ある時、アリー様(アッラーのご満悦あれ)とアル=アッバース様(アッラーのご満悦あれ)が、二人のうちどちらがより預言者様(彼の上にアッラーの祝福と平安あれ)にとって愛おしい存在か、ということについてもめて議論になりました。そこで、預言者様(彼の上にアッラーの祝福と平安あれ)に直接聞きに行くため、預言者様(彼の上にアッラーの祝福と平安あれ)を訪ねるハディースがあります。

 

ウサーマ・ブヌ・ザイド様(アッラーのご満悦あれ)は言いました。

「座っていると、アリーとアル=アッバースがやって来て、(入室)許可を求めました。そして、二人は、ウサーマよ、私たちのために、アッラーの御使い様(彼の上にアッラーの祝福と平安あれ)に許可をとってください、と言いました。そこで、私はこう言いました。アッラーの御使い様、アリーとアル=アッバースが、(入室の)許可を求めています。」

彼は、《何のために来たのか、知っているかね?》とおっしゃいました。

私は「いいえ」と言いました。

すると、預言者様(彼の上にアッラーの祝福と平安あれ)は、《知るために 二人に 許可しましょう。》と言いました。二人が入って来ると、こう言いました。

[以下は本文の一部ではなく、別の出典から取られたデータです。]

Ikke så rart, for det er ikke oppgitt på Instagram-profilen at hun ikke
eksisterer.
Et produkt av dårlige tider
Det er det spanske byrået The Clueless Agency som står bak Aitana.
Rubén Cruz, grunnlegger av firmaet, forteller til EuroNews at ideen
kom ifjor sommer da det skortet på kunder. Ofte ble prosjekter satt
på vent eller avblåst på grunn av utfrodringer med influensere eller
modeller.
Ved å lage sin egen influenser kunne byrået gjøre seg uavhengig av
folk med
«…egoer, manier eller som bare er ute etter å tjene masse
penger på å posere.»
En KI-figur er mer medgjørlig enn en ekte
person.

「あなたのところに来たのは、あなたの親族の中で、一番あなたがお好きな人は誰か聞くためです。」すると、彼(アッラーの祝福と平安がありますように)は、

《一番好きな親族は、ファーティマ・ビント・ムハンマドです。》とおっしゃいました。」イマームアハマド伝承

 

そんなことを聞くために来たのではないのに、、、と2人は再度聞き返しますが、ファーティマ様(彼の上にアッラーのご満悦あれ)が、預言者様(彼の上にアッラーの祝福と平安あれ)の心の中にどれだけ大きな位置を占めていたかがわかります。

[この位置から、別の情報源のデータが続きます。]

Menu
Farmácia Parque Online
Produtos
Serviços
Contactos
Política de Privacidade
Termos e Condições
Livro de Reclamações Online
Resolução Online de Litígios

女の子にとっては、父親の心の中で自分の地位がとても高くあること、そして、父親が表すその愛情を摂取することがとても大切です。そのため、預言者様(彼の上にアッラーの祝福と平安あれ)のファーティマ様(彼の上にアッラーのご満悦あれ)への振舞いは、驚くほど深い愛情に満ち、多くのハディースで、娘をお姫様のように大事に扱う父親像が鮮明に描き出されています。

 

私たちが預言者様(彼の上にアッラーの祝福と平安あれ)のように子ども達に接することができますように。